But most importantly, you need a job where you can do actually do this.
I've worked for a few startups (wow, ironic) where it was impossible to switch off because everything was being thrown at me as often as possible.
Yeah, they had unlimited vacation and perks like "work from home", "summer Fridays", "beer:30" but these were mostly ruses which helped them be even more effective; not me.
The easiest way to start to separate your work from your life is to move into a boring job. Sorry.
Moving fast and breaking things is cool. Changing the world is super-cool. But it's mostly passion-based work. In the heat of passion, a lot of things get overlooked.
If you work from home, first off, set aside a space that is dedicated to work. Secondly, create rituals for leaving work that include activities you never do while working. Maybe that’s reading fiction or meditating or yoga or lighting candles or singing karaoke or whatever. Your ritual should take at least 20 minutes, and not be allowed to be interrupted by work.
2) Get in the habit of writing down everything that's in your head. I keep a simple bullet journal so that everything in my head has a single place to go. Note: It's better to actually physically WRITE it than to type it.
3) Hobbies. Find something your passionate about that you look forward to doing when you're off work. That'll keep your brain off of the other stuff.
4) Exercise. A lot of time, mental anxiety can be cured with physical effort.
Those are ways I've successfully done it. Any of them work for me, but they're ordered here by the most effective (for me).

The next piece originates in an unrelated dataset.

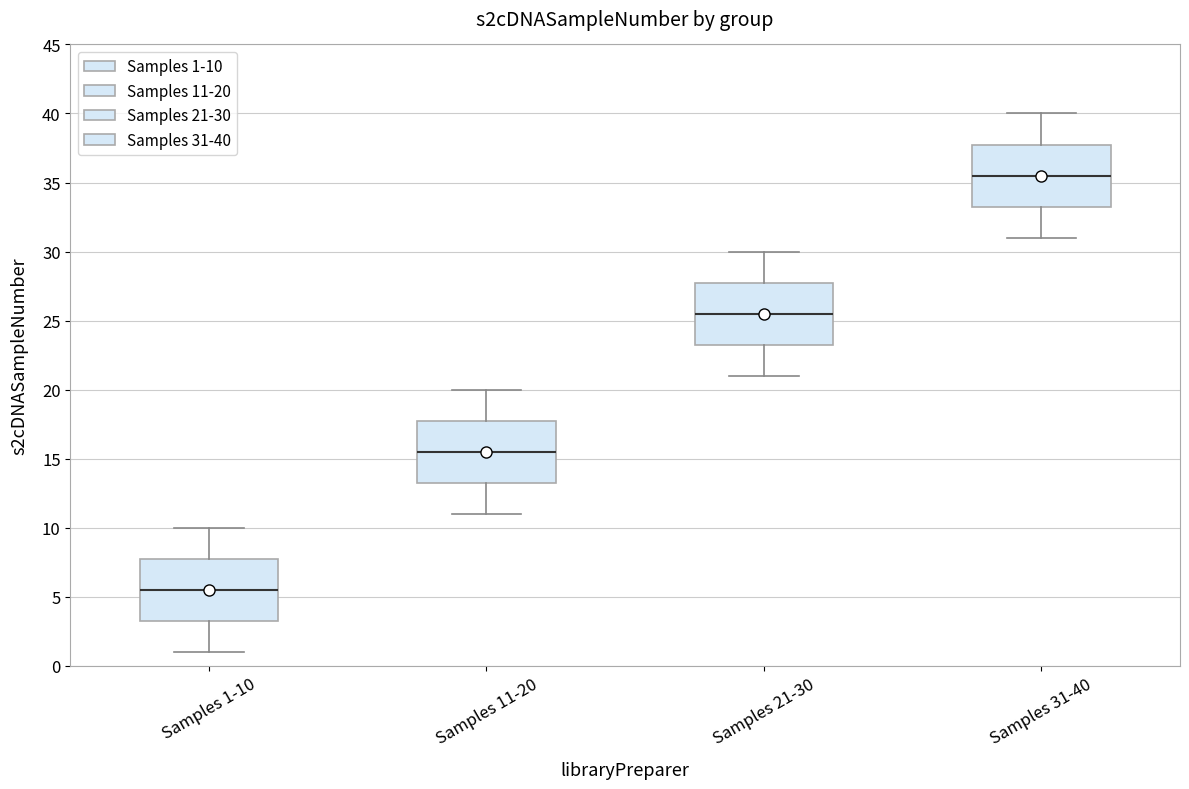

Which box's median line is the highest?

Samples 31-40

Just find a way to get it out of your head, and it should stay out until you get bored.
The hassle of maintaining two setups, having to log into the personal/work one to do something even small has helped me almost completely tune out work when I don't need it.
Tennis is my sport, and takes a lot of concentration to play well. Loss of focus is death in tennis.
Also all the focusing my eyes from near to far over and over again I think evens out the hours spent staring at a screen two feet away.
You probably don't want to sit behind a desk with a keyboard and mouse, though. Get a console.